Ehlers-Danlos · Connective tissue
Myopathic Ehlers-Danlos Syndrome · mEDS
Congenital muscle hypotonia and atrophy with proximal joint contractures. COL12A1 defects.
Description
Myopathic Ehlers-Danlos syndrome, mEDS, is a rare connective tissue disorder caused by pathogenic variants in COL12A1, the gene that encodes type XII collagen. Type XII collagen is a member of the FACIT family, fibril-associated collagens with interrupted triple helices, that decorates the surface of large collagen fibrils and organizes the interface between fibrillar collagen and surrounding muscle and tendon. Loss of normal type XII collagen disrupts that interface, and the clinical picture sits at the intersection of a collagen disorder and a congenital myopathy.
The 2017 international classification of the Ehlers-Danlos syndromes (Malfait et al., American Journal of Medical Genetics Part C, 2017) sets three major criteria for mEDS: congenital muscle hypotonia or muscle atrophy that improves with age, proximal joint contractures including knee, hip, and elbow, and hypermobility of distal joints. Minor criteria include soft, doughy skin, atrophic scarring, motor delay, and myopathy on muscle biopsy. Molecular confirmation requires a heterozygous or biallelic pathogenic variant in COL12A1.
Inheritance is reported as both autosomal dominant and autosomal recessive at the same gene. Dominant cases involve dominant-negative variants, where one altered chain disrupts the type XII collagen trimer. Recessive cases involve biallelic loss-of-function variants and tend toward a more severe presentation. The split illustrates a dose-effect pattern at COL12A1 that the 2017 framework treats as one disorder with two inheritance modes.
Fewer than 30 affected individuals have been reported in the medical literature since the first COL12A1 description by Hicks et al. (Annals of Neurology, 2014) and Zou et al. (Human Molecular Genetics, 2014). Prevalence estimates are not reliable at this case count.
Treatments to date
No drug therapy targets COL12A1 or type XII collagen. Care is supportive and proceeds along two parallel tracks, the muscle track and the joint track, coordinated by a clinician familiar with both congenital myopathy and connective tissue disease.
Physical therapy and occupational therapy are the standard of care from infancy. Early intervention focuses on motor milestones delayed by hypotonia and proximal weakness. Strengthening continues through childhood, with attention to the proximal muscles of the shoulder and hip girdle. Distal joint hypermobility coexists with this proximal weakness, and bracing or activity modification is often used to protect hyperextensible knees, ankles, and small joints during the years of greatest joint laxity.

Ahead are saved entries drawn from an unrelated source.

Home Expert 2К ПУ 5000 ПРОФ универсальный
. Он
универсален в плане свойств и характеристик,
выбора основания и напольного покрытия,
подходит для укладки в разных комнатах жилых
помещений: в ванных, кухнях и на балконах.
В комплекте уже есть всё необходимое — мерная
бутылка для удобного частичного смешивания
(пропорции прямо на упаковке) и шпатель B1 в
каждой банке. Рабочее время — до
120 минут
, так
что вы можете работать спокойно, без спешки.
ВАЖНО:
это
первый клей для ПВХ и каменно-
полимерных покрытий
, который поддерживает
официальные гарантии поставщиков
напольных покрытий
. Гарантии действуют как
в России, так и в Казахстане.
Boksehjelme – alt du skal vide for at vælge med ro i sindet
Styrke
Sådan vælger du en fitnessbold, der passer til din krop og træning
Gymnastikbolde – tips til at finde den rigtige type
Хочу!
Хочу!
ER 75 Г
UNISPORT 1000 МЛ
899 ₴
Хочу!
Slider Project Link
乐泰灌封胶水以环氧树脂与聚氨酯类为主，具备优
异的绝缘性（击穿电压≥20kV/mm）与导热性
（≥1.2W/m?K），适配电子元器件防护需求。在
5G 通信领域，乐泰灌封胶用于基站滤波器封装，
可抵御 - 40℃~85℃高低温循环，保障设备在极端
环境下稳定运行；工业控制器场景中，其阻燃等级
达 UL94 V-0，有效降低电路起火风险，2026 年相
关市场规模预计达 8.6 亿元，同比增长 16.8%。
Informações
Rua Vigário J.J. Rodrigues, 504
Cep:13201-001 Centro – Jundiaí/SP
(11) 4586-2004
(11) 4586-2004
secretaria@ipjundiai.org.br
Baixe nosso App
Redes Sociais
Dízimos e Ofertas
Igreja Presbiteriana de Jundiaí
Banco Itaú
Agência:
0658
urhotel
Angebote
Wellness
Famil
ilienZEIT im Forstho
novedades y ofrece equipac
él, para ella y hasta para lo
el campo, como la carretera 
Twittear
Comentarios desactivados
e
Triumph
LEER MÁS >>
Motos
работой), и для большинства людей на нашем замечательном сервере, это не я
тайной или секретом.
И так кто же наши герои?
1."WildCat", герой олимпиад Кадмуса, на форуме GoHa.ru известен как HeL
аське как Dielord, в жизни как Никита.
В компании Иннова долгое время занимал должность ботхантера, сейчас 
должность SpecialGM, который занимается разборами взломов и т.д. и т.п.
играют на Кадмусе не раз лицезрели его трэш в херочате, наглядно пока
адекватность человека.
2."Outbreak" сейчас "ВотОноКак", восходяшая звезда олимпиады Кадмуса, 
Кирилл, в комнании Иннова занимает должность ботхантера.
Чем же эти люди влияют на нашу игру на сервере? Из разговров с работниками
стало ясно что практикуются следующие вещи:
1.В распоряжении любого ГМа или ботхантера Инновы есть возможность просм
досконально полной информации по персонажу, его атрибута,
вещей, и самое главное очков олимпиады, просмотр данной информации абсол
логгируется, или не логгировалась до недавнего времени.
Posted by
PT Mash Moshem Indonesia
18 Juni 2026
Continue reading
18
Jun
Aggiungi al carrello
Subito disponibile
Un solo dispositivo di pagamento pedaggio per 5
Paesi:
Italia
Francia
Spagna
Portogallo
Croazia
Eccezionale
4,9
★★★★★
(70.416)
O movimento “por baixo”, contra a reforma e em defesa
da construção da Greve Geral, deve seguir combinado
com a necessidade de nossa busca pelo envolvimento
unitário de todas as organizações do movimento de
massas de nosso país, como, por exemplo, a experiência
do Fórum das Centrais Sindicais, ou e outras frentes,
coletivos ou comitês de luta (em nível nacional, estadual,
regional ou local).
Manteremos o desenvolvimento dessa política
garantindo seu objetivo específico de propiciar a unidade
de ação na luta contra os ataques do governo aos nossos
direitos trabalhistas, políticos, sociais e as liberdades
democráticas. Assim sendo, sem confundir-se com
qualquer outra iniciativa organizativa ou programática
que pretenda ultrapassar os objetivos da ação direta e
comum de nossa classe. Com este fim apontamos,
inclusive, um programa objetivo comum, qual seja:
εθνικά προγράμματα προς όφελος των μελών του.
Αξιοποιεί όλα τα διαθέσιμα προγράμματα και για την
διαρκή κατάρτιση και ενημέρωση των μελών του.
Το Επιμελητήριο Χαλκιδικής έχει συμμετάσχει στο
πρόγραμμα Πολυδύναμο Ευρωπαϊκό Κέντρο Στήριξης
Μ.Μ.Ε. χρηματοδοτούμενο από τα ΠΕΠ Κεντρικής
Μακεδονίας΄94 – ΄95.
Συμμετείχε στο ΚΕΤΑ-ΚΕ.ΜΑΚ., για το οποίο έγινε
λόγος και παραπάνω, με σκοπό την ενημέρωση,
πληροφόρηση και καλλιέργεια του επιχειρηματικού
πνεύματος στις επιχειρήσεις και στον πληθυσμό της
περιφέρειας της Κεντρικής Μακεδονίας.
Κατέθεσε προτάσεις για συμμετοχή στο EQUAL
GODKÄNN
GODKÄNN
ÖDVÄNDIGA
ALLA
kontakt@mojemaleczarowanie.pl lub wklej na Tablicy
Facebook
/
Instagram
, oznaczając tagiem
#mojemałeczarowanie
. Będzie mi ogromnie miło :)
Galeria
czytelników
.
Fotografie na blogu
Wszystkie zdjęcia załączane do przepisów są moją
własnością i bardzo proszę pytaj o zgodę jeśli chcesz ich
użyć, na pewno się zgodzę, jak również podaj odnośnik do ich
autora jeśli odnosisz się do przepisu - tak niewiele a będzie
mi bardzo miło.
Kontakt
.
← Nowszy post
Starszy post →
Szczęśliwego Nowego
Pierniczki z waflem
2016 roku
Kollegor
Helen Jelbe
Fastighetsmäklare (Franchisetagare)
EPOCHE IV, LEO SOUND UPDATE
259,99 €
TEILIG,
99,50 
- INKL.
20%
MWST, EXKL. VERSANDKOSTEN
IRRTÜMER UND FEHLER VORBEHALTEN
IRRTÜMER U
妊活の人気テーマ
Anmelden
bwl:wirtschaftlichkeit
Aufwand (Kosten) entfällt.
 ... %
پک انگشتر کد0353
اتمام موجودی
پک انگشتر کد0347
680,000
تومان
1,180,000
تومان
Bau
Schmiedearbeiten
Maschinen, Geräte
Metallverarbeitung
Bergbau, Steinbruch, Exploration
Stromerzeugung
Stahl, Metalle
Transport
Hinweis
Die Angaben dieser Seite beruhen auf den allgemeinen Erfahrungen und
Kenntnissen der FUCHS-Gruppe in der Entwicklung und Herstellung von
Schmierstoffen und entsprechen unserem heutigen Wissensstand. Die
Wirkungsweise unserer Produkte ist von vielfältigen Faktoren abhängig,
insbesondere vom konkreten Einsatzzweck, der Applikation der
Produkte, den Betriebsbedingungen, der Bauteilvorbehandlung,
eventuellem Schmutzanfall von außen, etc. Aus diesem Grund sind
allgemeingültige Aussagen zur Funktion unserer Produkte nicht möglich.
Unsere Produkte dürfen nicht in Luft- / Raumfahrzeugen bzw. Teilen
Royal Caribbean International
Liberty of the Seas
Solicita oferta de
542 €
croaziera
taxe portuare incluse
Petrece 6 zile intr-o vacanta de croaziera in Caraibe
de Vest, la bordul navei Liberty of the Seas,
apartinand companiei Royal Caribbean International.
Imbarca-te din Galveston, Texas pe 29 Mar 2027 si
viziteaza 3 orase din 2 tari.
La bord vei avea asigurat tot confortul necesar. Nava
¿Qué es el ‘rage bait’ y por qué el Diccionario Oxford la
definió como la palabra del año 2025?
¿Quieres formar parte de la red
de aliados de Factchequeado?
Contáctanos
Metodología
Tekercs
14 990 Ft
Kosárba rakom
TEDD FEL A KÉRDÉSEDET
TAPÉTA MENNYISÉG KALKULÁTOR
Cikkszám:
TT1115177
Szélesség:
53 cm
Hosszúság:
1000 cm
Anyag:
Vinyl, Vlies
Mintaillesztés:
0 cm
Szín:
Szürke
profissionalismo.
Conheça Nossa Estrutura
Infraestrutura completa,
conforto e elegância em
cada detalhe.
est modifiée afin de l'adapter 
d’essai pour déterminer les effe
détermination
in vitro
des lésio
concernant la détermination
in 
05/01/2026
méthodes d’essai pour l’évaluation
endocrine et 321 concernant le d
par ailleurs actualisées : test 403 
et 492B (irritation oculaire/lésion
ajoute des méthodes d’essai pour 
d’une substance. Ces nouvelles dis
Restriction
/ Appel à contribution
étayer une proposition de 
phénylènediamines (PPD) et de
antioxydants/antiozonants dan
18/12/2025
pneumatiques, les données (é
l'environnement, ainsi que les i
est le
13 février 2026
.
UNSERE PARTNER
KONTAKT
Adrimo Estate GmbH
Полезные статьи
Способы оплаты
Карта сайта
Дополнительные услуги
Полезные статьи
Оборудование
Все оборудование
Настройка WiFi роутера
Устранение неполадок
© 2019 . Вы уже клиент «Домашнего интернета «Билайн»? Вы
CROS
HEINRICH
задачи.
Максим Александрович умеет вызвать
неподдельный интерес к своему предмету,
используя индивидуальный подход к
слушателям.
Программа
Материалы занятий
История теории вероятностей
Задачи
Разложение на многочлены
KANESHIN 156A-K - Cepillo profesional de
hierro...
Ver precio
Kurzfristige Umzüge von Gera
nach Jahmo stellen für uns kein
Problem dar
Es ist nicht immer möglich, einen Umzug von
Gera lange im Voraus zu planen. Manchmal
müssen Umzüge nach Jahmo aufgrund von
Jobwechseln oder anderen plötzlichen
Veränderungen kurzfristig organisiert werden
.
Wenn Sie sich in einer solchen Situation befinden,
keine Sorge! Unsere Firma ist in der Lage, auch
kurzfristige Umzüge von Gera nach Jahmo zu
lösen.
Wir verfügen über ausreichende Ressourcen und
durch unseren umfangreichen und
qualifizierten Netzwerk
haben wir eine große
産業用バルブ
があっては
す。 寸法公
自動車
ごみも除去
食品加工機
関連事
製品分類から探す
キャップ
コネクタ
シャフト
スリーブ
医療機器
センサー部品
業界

Proximal contractures of the elbows, hips, and knees develop or worsen with age in many affected individuals. Stretching programs, serial casting, and orthotic management address contractures conservatively. Surgical release is considered for fixed contractures that limit function. Outcomes from contracture surgery in mEDS specifically are not described in cohort studies given the small number of reported cases, and decisions draw on the broader congenital myopathy literature.
Cardiac and aortic surveillance is not part of the standard mEDS workup, in contrast to vascular and classical EDS subtypes. Skin care follows the general EDS playbook of wound protection, atrophic scar management, and care during procedures. Anesthetic planning accounts for hypotonia and possible respiratory muscle involvement.
No clinical trials of disease-modifying therapy in mEDS were registered as of the most recent reviews. Research priorities named by the EDS subtype working groups include natural history data on contracture progression, muscle biopsy correlation with COL12A1 genotype, and whether the dominant and recessive forms differ enough at the bedside to warrant separate diagnostic categories in future revisions of the international classification.